Um Casamento à Indiana,
de Mira Nair


Monsoon Wedding, Índia, 2001

O que esperar quando Mira Nair está à frente de um projeto chamado Casamento à Indiana, ou, mais literalmente, um casamento das monções? Nada além de um cinema que se aproveita de um exotismo fantasiado, de um comercialismo frouxo, de sentimentos piegas, entretanto muito bem assegurados por uma certa eficácia na feitura, mesmo sem nenhum talento particular de realização. Uma boa notícia: o filme é algo mais do que isso, mesmo que apenas um pouco mais. Centrado em alguns dias do ritual de celebração de um casamento tradicional (dentre as muitas tradições indianas), Um Casamento à Indiana se quer um inventário das mudanças de costumes do povo indiano em relação às novas tecnologias (presença constante dos telefones celulares), à liberalização da mulher, às transformações dos indianos que vão trabalhar nos Estados Unidos...

Ao pretender realizar esse projeto tão grandioso, essa "pesquisa" tão vasta sobre o moderno mundo indiano, Um Casamento à Indiana só consegue ser um emaranhado de lugares-comuns, de personagens tristemente reduzidos a caricaturas, as situações dramáticas transformadas em artifícios banais para fazer a história fluir. Assim, uma moça intelectual e recatada cairá no triste estereótipo da "pobre menina que não se deixa levar pelo amor porque teve um trauma no passado". Ou uma discussão séria sobre infidelidade será logo transformada em questão de polidez ou grosseria (conduzida, vê-se pelas entrelinhas, por uma espécie de feminismo desajeitado da parte da realizadora).

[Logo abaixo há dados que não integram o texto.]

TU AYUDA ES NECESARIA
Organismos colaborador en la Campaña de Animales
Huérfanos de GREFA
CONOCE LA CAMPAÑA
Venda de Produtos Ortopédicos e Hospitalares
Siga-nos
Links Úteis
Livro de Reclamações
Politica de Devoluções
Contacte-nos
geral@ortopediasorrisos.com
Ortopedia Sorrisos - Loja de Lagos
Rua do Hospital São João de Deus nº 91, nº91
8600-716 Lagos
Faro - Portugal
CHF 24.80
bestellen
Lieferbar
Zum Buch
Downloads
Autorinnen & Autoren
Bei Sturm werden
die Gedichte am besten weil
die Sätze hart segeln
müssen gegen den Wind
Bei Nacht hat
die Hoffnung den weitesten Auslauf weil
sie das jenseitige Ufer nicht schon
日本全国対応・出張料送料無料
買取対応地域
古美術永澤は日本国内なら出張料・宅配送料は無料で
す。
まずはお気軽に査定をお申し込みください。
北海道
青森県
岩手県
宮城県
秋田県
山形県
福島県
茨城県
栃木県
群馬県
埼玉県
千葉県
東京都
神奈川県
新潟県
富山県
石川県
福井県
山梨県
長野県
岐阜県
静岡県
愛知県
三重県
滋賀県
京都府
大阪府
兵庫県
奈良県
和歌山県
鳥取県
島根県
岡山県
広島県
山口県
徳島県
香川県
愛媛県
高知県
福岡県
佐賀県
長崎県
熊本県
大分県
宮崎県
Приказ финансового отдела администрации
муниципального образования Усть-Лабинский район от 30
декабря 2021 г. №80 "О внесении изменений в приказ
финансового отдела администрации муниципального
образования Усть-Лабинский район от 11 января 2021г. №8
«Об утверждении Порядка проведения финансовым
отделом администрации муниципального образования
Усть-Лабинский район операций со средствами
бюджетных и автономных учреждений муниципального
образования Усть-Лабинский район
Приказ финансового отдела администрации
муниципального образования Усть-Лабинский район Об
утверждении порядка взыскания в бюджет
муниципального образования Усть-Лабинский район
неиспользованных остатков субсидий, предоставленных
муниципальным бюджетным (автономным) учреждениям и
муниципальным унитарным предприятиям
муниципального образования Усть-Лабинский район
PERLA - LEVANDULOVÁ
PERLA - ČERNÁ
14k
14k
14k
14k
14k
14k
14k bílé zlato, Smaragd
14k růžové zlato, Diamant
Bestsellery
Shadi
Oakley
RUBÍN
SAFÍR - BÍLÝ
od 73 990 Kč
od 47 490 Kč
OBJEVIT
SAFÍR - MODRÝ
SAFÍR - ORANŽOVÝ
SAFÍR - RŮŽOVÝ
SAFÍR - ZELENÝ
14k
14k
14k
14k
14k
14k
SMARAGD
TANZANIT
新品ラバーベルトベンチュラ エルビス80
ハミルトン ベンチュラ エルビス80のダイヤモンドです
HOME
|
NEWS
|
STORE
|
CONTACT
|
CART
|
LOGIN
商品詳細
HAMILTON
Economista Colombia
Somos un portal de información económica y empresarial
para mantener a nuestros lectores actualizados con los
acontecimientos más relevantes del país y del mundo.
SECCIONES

Mesmo os personagens mais instigantes – o chefe da família na Índia, os dois apaixonados de castas mais baixas (o organizador das festas e a empregada) – parecem sub-aproveitados por uma cineasta que quer falar de tudo e esquece de falar verdadeiramente de qualquer coisa.

Mas Um Casamento à Indiana não é um equívoco total. Afora alguns momentos interessantes, o filme é conduzido com um dinamismo inesperado em se tratando de Mira Nair. A câmera não pára de se mover, de se jogar de um lado para outro, dando ao filme a sensação vertiginosa que um atribulado relato de tantos personagens de fato pede. Assim, com um lado Festa de Família – a referência não é à toa, ver-se-á –, esse Casamento pode ter seduzido o júri de Veneza (onde o filme ganhou o prêmio principal) justamente por essa tentativa de conjugação do cinema "de arte" – em que o filme certamente atinge com menos força seus objetivos – com o lado mais comercial, tanto pela acessibilidade da história quanto pelo lado exótico – muitas cores, rituais inesperados, um certo sentimento "cor-de-rosa" ao fim. Claro, essa tour-de-force Mira Nair não consegue conduzir suficientemente, deixando no ar uma impressão de jamais tocar em algum ponto que já não tenha sido mais do que repisado pelo cinema de hoje. O maior exemplo disso é a mais que desnecessária recorrência à pedofilia, tornada mal principal do novo século e muleta de todo cinema mediano que se quer sério ma non troppo. Ficando a meio caminho de todas as suas ambições, Um Casamento à Indiana dá a desagradável sensação de ser macumba cult pra europeu. E pra brasileiro também, por que não?